Brief 1 |
From the excerpt about scenes in "Avatar," list every physical object the text says the actors rode on, were attached to, or handled on set during filming.
Brief 2 |
In the excerpt about scenes in "Avatar," swap "wires" for "cables" and write out the passage that starts with the words "For this scene, Sam" and ends after "important spiritual destinations.".

Excerpt provided |
■ ■ ■

The moment when Jake and Neytiri fly on mountain banshees is arguably one of the best scenes in "Avatar." In 2019, Cameron actually said it's his favorite moment in the film. "We achieved our goals in terms of creating the ultimate alien rainforest and the beauty and all that. But I think the part that I still like the best, and that I had to fight the hardest for, was the flying," he shared.

The banshees are large winged creatures similar to dragons or pterodactyls. Brave Na'vi warriors tame banshees so they can fly on them, allowing them to hunt from the air and travel great distances. During a dangerous rite of passage, Jake has to bond with one of these fierce creatures and learn to fly on it. It's definitely a challenge, but he's able to make it happen, going on an exhilarating flight with Neytiri and earning the respect of the Na'vi warriors.

For this scene, Sam Worthington and Zoe Saldaña each rode on a plastic structure. Crew members jostled the structures around to simulate the motion of the banshees during flight. The actors were also attached to wires that appeared to fling them around, creating the realistic look of losing your balance while learning to ride such a powerful creature.

The sacred trees

The Na'vi have a very special relationship with nature, living harmoniously with the natural world rather than exploiting it. Since the Omatikaya clan lives in the forest, they hold trees in particularly high regard, and some trees are important spiritual destinations.

The Tree of Souls is an absolutely stunning location that Jake and Neytiri visit after their banshee flight. It's an enormous tree with long glowing leaves that hang from its branches. The Na'vi revere the Tree of Souls because it allows them to connect closely with their deity Eywa, making it the most sacred place in all of Pandora. Later on, Jake and Neytiri visit the Tree of Voices, a sacred site that looks similar to the Tree of Souls. They connect their tendrils to the tree to hear the voices of ancestors and pray.

Although the sacred trees looked gorgeous in the film, the sets where the scenes were filmed were much less enchanting. Saldaña and Worthington really had to use their imaginations, admiring pieces of black string that would later be transformed into glowing leaves with CGI. To simulate connecting to the Tree of Voices with their tendrils, the actors each put a piece of frayed rope up to the strings.

Jake and Neytiri kiss

Jake and Neytiri do much more than pray when they visit the Tree of Voices. Neytiri tells him that he can choose a mate, and when he says that he chooses her, she replies that she chooses him, too. They embrace and share a passionate kiss, then sleep together underneath the tree.

■ ■ ■

Entries supplied |
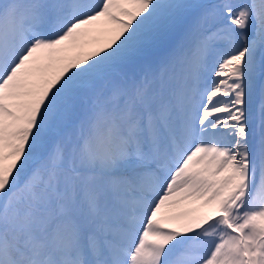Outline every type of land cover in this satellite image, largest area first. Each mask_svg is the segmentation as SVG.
<instances>
[{"label":"snow or ice","instance_id":"snow-or-ice-1","mask_svg":"<svg viewBox=\"0 0 264 264\" xmlns=\"http://www.w3.org/2000/svg\"><path fill=\"white\" fill-rule=\"evenodd\" d=\"M0 264H264V0H0Z\"/></svg>","mask_w":264,"mask_h":264},{"label":"bare ground","instance_id":"bare-ground-1","mask_svg":"<svg viewBox=\"0 0 264 264\" xmlns=\"http://www.w3.org/2000/svg\"><path fill=\"white\" fill-rule=\"evenodd\" d=\"M169 226H177V223H172Z\"/></svg>","mask_w":264,"mask_h":264},{"label":"rangeland","instance_id":"rangeland-1","mask_svg":"<svg viewBox=\"0 0 264 264\" xmlns=\"http://www.w3.org/2000/svg\"><path fill=\"white\" fill-rule=\"evenodd\" d=\"M180 210H183V209H178V211H180Z\"/></svg>","mask_w":264,"mask_h":264}]
</instances>
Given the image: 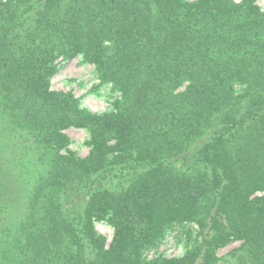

■ ■ ■

Exercise output 1 |
- Plastic structures (one for each actor in the banshee flight scene)
- Wires
- Pieces of black string
- Frayed rope

Exercise output 2 |
For this scene, Sam Worthington and Zoe Saldaña each rode on a plastic structure. Crew members jostled the structures around to simulate the motion of the banshees during flight. The actors were also attached to cables that appeared to fling them around, creating the realistic look of losing your balance while learning to ride such a powerful creature.

The sacred trees

The Na'vi have a very special relationship with nature, living harmoniously with the natural world rather than exploiting it. Since the Omatikaya clan lives in the forest, they hold trees in particularly high regard, and some trees are important spiritual destinations.